Le meilleur moyen d'entrer dans les béatitudes, c'est de regarder comment Jésus les vit lui-même. Il ne faut jamais déconnecter les paroles de Jésus de la manière dont il les met en pratique. Un exemple : "heureux les doux". Si on fait son cinéma personnel, on "sait" ce que veut dire doux: n'est-ce pas être une sorte d'imbécile heureux, bien avec tout le monde, mal avec personne, un grand benêt qui rase les murs avec un sourire un peu triste ? Non : être doux, c'est être comme Jésus quand il est doux. Dans l'évangile de Matthieu (Matthieu 21, 5), Jésus entrant à Jérusalem est présenté comme doux, et juste après (Matthieu 21, 12), on le montre en train de tabasser tous les marchands du temple, de les chasser en hurlant. Jésus est doux, mais pas comme on entend ce mot tant qu'on ne laisse pas Jésus nous l'expliquer. Est doux selon la Parole de Dieu, celui qui renonce à cette tension de sauver sa peau lui-même, et donc qui peut dire et faire ce qui lui semble juste sans se soucier de l'image qu'il donne.

"Heureux les doux" : heureux ceux qui agissent selon l'Esprit envoyé par le Père, sans passer leur temps à s'excuser de ce qu'ils font et à atténuer ce qu'ils disent. On pourrait continuer pour chaque verset. Les béatitudes, c'est un style de vie dans le Christ. Un style original, personnalisé, au rythme inattendu de l'Esprit.
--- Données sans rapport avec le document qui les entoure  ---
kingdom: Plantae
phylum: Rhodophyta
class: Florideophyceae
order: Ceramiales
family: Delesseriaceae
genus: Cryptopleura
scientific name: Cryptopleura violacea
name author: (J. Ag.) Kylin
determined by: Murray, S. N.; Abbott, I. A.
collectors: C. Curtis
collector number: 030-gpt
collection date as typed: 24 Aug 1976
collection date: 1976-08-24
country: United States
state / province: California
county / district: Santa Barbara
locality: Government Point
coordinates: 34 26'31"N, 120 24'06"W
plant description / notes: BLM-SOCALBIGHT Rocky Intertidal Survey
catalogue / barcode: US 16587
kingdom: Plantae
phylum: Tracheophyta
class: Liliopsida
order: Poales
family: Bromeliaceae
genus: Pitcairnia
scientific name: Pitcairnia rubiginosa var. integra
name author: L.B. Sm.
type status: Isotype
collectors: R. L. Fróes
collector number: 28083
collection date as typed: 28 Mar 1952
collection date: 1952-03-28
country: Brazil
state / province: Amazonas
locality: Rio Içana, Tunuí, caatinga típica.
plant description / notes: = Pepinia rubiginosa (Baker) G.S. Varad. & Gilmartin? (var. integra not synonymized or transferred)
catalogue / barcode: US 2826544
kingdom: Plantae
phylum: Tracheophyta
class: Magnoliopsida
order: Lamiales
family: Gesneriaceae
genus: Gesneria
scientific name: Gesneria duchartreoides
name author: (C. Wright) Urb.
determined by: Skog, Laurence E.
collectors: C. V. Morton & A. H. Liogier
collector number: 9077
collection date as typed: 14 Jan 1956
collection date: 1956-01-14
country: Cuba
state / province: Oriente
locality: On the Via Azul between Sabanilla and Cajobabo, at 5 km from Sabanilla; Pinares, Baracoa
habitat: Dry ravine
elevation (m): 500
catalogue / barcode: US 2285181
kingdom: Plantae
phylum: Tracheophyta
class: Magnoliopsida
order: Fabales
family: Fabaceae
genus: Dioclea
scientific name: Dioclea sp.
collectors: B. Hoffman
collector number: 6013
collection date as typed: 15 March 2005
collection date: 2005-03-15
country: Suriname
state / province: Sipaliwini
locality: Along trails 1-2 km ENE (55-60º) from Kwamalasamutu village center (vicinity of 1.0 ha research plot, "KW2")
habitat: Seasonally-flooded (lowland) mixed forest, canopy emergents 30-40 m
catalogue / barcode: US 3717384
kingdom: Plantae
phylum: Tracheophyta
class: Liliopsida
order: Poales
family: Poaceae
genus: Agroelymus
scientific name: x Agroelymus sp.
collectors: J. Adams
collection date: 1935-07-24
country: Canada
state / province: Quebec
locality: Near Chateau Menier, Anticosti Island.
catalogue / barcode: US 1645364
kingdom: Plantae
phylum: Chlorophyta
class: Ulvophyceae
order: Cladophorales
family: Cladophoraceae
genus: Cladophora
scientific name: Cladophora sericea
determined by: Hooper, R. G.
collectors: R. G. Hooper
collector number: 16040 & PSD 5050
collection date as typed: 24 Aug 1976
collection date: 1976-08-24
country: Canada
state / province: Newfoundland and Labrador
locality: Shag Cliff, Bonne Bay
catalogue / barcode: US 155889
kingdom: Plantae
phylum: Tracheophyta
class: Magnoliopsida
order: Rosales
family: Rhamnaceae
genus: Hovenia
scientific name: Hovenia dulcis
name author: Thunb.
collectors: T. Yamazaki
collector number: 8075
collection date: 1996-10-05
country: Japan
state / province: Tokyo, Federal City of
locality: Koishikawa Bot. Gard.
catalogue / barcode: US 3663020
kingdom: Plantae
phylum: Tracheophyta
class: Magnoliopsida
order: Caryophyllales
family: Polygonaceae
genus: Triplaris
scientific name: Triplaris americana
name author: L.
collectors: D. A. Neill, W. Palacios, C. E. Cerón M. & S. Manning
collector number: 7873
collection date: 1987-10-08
C'est cela qui rend heureux : savoir qu'on entre dans une vie personnelle habitée par Dieu. Cela ne plaît pas à tout le monde, et c'est bon signe : "heureux serez-vous quand on dira toutes sortes de mensonges contre vous".
Philippe Lefebvre 11 05

* Les béatitudes sont ainsi appelées parce qu'en latin le mot heureux qui commence chaque phrase se dit "beati".